Oggi si svolgono in Algeria le elezioni legislative anticipate per eleggere i 407 deputati dell’Assemblea nazionale del Popolo, un tentativo da parte del governo e del presidente Abdelmajid Tebboune di «restituire tutta la loro legittimità alle istituzioni del paese, dopo la caduta di Abdelaziz Bouteflika nel 2019».

Proprio in questi ultimi giorni il presidente Tebboune ha dichiarato di averle volute con l’obiettivo di promuovere la «ricostruzione della Repubblica grazie alla spinta del movimento Hirak e con il coinvolgimento della società civile e dei giovani».

Affermazioni che, al contrario, stonano con la realtà di quello che sta avvenendo nel paese. L’Algeria vive da due anni una crisi di legittimità delle istituzioni dopo la forzatura delle elezioni presidenziali nel 2019 e quelle del referendum costituzionale con un’affluenza del 20% per entrambe gli appuntamenti elettorali.

«Le autorità algerine, attraverso l’organizzazione delle legislative, cercano di acquisire una legittimità tentando di dare l’impressione di un cambiamento attraverso il rinnovamento della classe politica nel parlamento algerino», ha affermato sul canale France24 Brahim Oumansour, ricercatore all’Istituto di relazioni internazionali e strategico (Iris) e specialista del Maghreb.

Parallelamente al tentativo di normalizzazione delle istituzioni le autorità tentano di reprimere qualsiasi manifestazione di dissenso: più di 2mila persone sono state arrestate in queste ultime settimane e le marce di protesta dell’Hirak sono state vietate.

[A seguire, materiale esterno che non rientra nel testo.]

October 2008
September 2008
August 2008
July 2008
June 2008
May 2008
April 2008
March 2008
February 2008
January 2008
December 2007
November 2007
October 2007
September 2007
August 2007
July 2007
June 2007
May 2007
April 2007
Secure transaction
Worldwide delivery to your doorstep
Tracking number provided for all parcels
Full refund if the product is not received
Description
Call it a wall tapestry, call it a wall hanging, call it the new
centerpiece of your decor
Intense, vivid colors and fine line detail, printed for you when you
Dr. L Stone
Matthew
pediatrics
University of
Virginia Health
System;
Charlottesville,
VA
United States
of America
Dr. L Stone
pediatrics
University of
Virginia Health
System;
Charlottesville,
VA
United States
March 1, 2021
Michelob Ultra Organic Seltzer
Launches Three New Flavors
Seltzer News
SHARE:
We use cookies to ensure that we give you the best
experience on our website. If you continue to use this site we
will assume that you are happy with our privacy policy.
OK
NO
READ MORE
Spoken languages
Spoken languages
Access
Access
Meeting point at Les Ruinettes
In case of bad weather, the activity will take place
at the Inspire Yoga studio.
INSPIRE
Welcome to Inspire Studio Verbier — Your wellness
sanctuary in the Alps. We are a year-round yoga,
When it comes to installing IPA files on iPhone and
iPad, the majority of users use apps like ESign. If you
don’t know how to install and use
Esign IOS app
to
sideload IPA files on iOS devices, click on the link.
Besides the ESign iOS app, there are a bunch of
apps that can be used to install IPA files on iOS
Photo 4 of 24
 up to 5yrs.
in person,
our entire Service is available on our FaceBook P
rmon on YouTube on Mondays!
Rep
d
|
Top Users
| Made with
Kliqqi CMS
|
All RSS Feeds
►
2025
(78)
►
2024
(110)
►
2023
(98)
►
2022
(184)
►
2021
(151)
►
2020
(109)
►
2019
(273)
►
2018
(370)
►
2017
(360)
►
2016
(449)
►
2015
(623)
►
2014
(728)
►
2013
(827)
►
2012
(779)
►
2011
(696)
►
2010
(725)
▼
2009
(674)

Un ultimo grave segnale del clima di repressione sono gli arresti di ieri di Karim Tabbou, uno dei leader dell’Hirak, e di due giornalisti: Khaled Drareni e Ihsan el-Kadi, direttore di Radio M, tutti e tre per l’ennesima volta in detenzione per «attentato all’integrità nazionale».

Secondo il Comitato nazionale per la liberazione dei detenuti (Cnld) ci sono attualmente 220 persone in detenzione per le loro opinioni o perché hanno partecipato alle proteste – un record assoluto – e il possibile scioglimento di un’associazione (Raj) e di due partiti politici vicini all’Hirak: il Partito socialista dei Lavoratori (Pst) e l’Unione per il cambiamento e il progresso (Upc).

Alla campagna elettorale – conclusa mercoledì – con una scarsa partecipazione si è contrapposta la forte mobilitazione sui social dell’Hirak e delle opposizioni politiche, laiche e progressiste, per il boicottaggio di queste legislative considerate «una mascherata».

Sono circa 1.500 le liste indipendenti approvate dall’Autorità nazionale indipendente per le elezioni (Anie) con candidati legati ai partiti pro-potere all’epoca di Bouteflika come il Fronte di Liberazione nazionale (Fnl) e il Raggruppamento nazionale democratico (Rnd) e alcune figure indipendenti.

La nascita di nuove formazioni come Nida El Watan, El Masar El Jadid e El Hisn El Matine è utile, secondo le opposizioni, al regime «per formare una compagine disgregata all’interno del parlamento algerino, al fine di favorire il controllo da parte del presidente».

Altro interrogativo è legato alle formazioni islamiste che si presentano con una coalizione che va dal Fronte per la giustizia e lo sviluppo (Fjd) di Abdallah Djaballah al Movimento per la Società e la Pace (Msp) di Abderazzak Makri, vicino ai Fratelli musulmani. Un tentativo da parte dei partiti islamisti di approfittare del boicottaggio delle formazioni politiche progressiste e del netto calo di consensi nei confronti dei partiti filo-governativi per poter finalmente «governare e imporsi», dopo essere stati ai margini sia della vita politica del paese che delle proteste dell’Hirak.

E mentre gli algerini sono preoccupati per le difficoltà sociali ed economiche, dopo un anno di pandemia e il calo delle entrate petrolifere, queste elezioni potrebbero avere un tasso di partecipazione molto basso, unico dato quasi certo.

«Questa politica repressiva contribuisce ad aggravare la crisi di fiducia e tutti sono contro queste elezioni non per principio contro delle votazioni, poiché la loro principale richiesta è quella di uno Stato di diritto democratico, ma perché queste elezioni non sono libere», ha dichiarato la segretaria del Partito dei Lavoratori, Louisa Hanoune.